While in a career exploration phase, I was referred to a woman with an unusual first name (privacy issues prevent me from sharing her name, so I’ll make one up—“Rourke.”) “Rourke” also had a very strange last name, “Annette”. When a friend had given me her contact information I thought, “what an unusual name.” I was eager to speak with her; she had risen in the ranks of the field I was exploring, organizational psychology, and was now an established practitioner and professor.
I called her, not sure what to ask. I didn’t know if I could accomplish what I wanted—to be a leadership consultant—with a Masters in OD. I had been told that many people with an OD degree go into human resources—something I didn’t want to do; only a sliver of them consult. I was almost certain that this woman would try to talk me into working in a corporate HR department. Her advice wasn’t what I expected.
We set up a time to talk on the phone. Immediately after our hello’s I commented on her name.
“Rourke Annette is so unusual; I like it,” I said.
“That’s not my real name,” she said. “It’s really Annette Rourke.”
I figured she just wanted to be different, but I asked her anyway, “So why did you change it?”
“Back when I was in school, twenty-some-odd years ago, there were no women in my field. I wanted the good jobs, but I wasn’t going to get in the door being a woman, so I changed my name.”
It chilled me to think that, even now, when women are getting key positions in what was considered a man’s field, she still went by her pseudonym.
I was wondering whether I should get my credentials on the East Coast, where I had been accepted into a program at a “name” school, or do a commuter program in the Bay Area, where I was and still am living.

> _GIVEN MATERIAL_
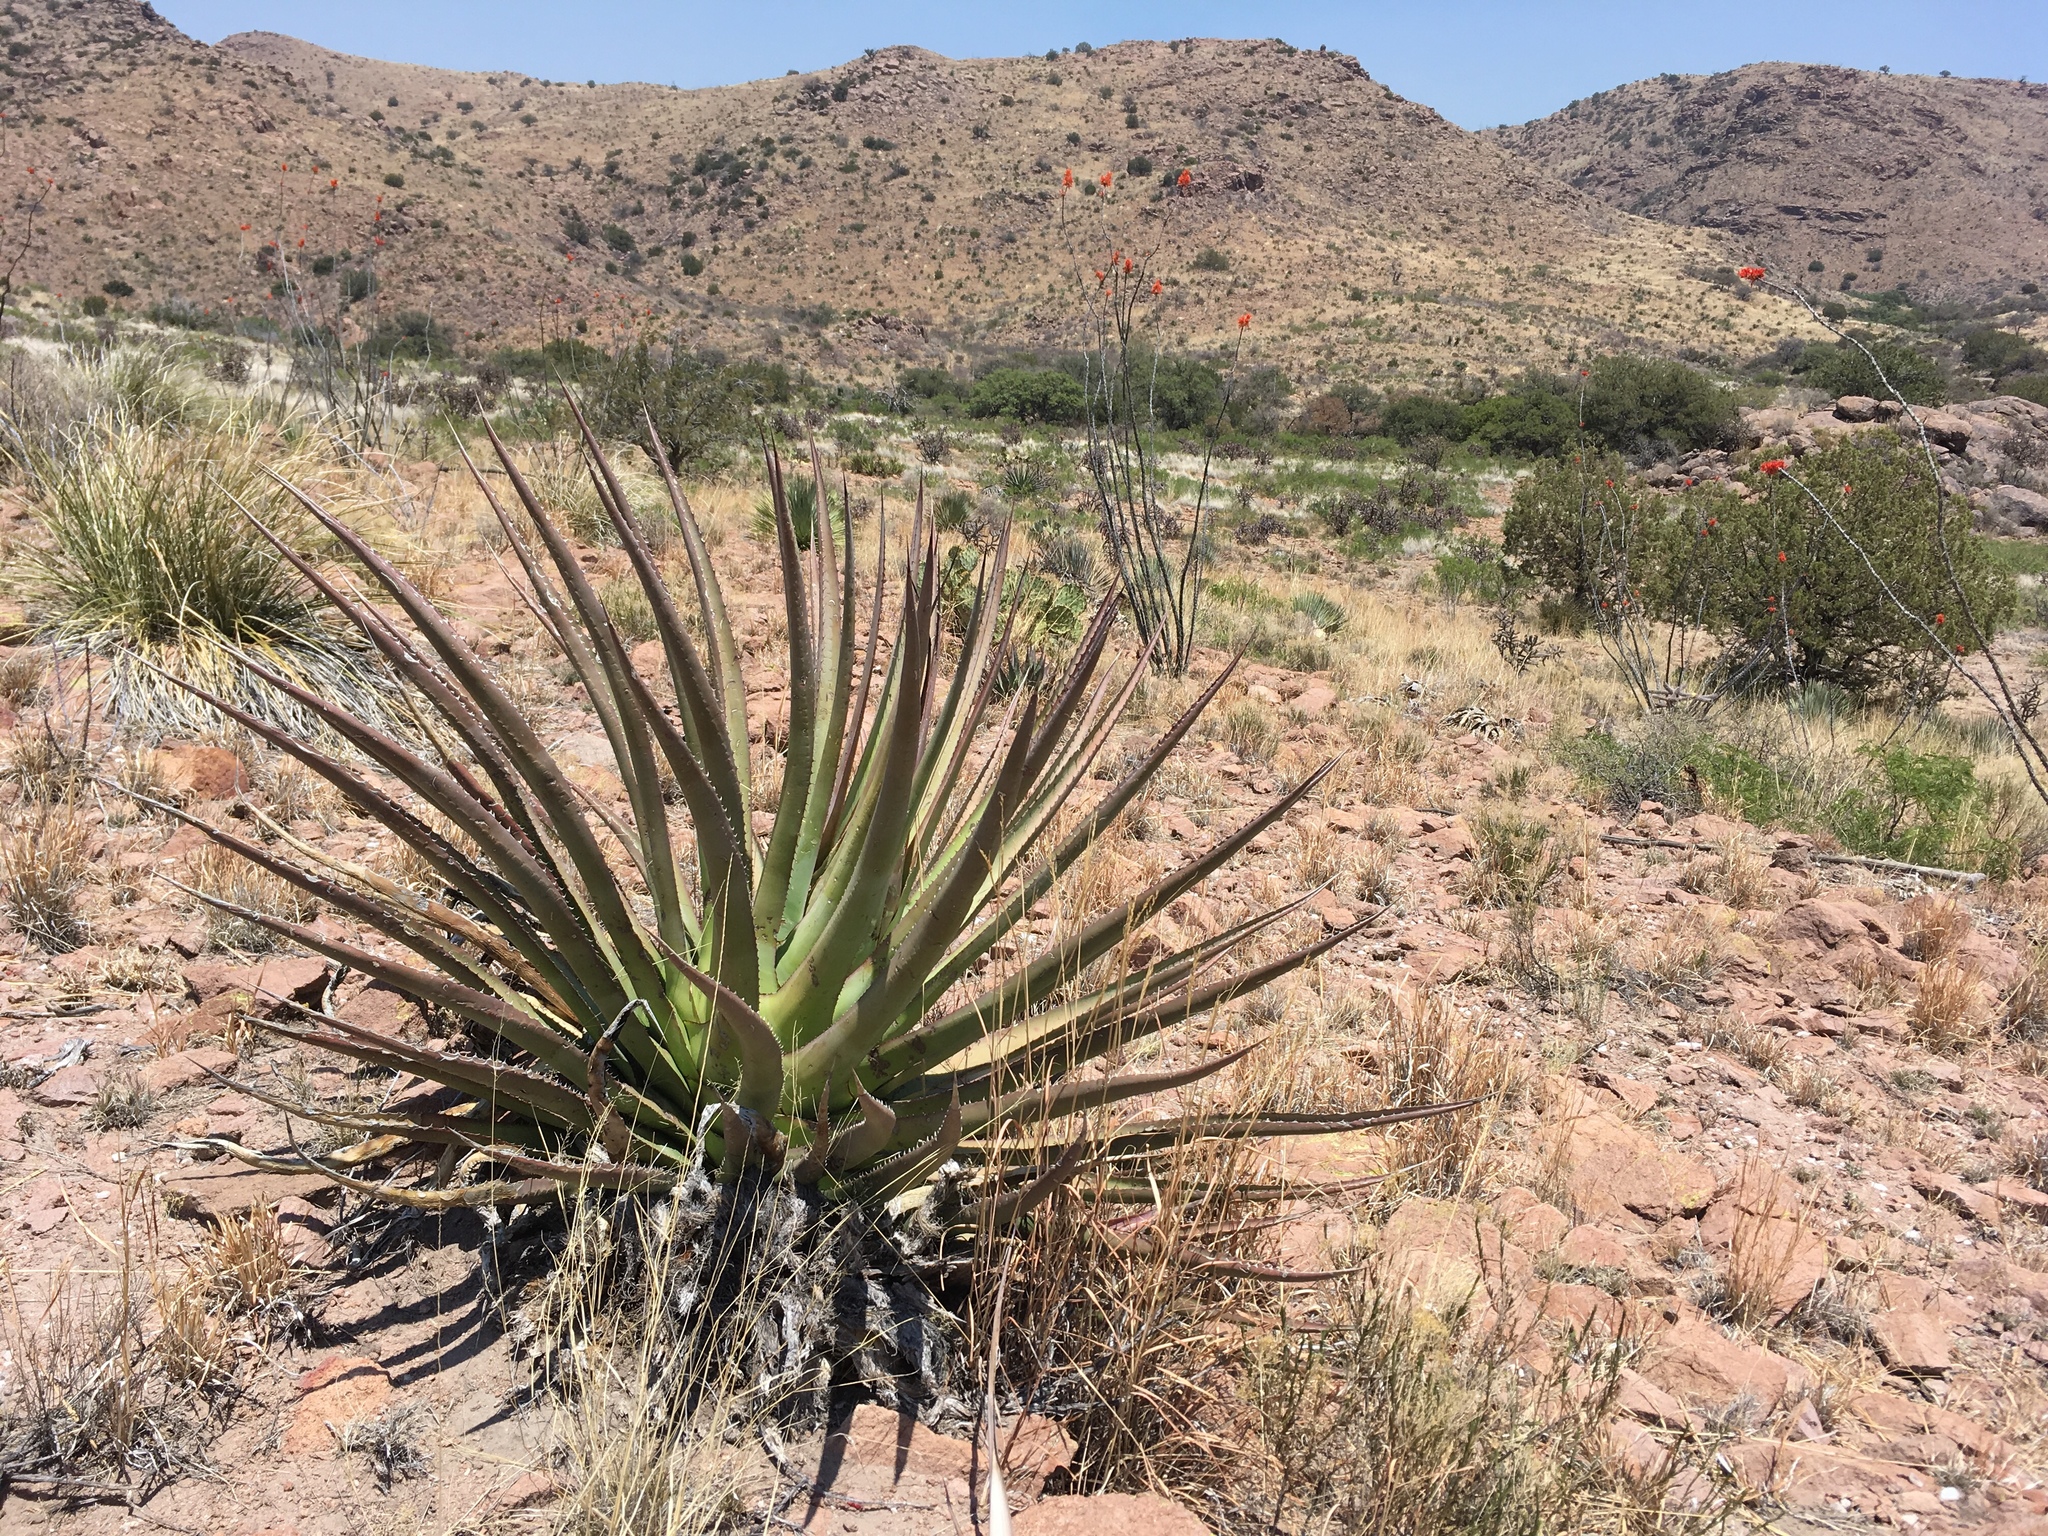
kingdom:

> _WHAT TO PRODUCE_
Go on with the career-exploration essay, starting right after its last sentence. The lines stand apart from the career-exploration essay and are separate material.

> _REPLY TO THE EXERCISE_
“Don’t do the commuter program,” Rouke said, “You need the name behind you.”
“But if I get the education, why does it matter?”
“It will always matter for you, for us. We need all the degrees and prestige we can get because we are women, and we’ll always have to do better, be better, to be on par with men in the corporate world.”
This advice sounds so generalized when it’s offered up like that. But honestly, isn’t that the philosophy by which so many of us women subconsciously abide when making our choices? We won’t always have the luxury of picking the best schools, or the best companies to work for, but we always have that lingering feeling that, perhaps, if we just stick it out a little bit more than men we might get an equal reward.
Before anyone starts throwing their Ivy League degree at me, please understand that I am not griping about women seeking education to further themselves. Education is what got us where we are in the first place. Education is essential; but what kind of education are we talking here?
There’s the education of ideas—stimulation toward making things possible in the world; then there’s the education that has often come with it—the education of mannerisms, empirical (read: often emotionless) and results-oriented (read: revenue-oriented) thinking. The education of being male.
This is the same thinking that constructs the corporate ideal of success. And women such as Rourke, who have actually enjoyed this kind of success, feel half-realized, because, really, they’ve only brought half of themselves into the boardroom.
I read an ambivalent article in Workforce Magazine about women in management. Some companies, such as Cigna, see a big upside in training high-potential female leaders to take top positions. Why? In Cigna’s case, “women make most of the health-care buying decisions in households. Having them in key positions offers more insight into that consumer base,” explains writer Eve Tahmincioglu.
Somehow this reason strikes me as lame. It feels like some woman with a tenuous link to corporate strategy generated buzz around this fact in order to provide some metric proof for why she deserved a promotion. And, if this was the case, more power to her! She used empirical reasoning to appeal to empirical people. But what would have warmed my heart is if women’s inherent capabilities, and corporate’s understanding of their value in a company’s leadership, were what drove Cigna to spend $2 million annually on promoting women into top positions, not some market-driven hypothesis.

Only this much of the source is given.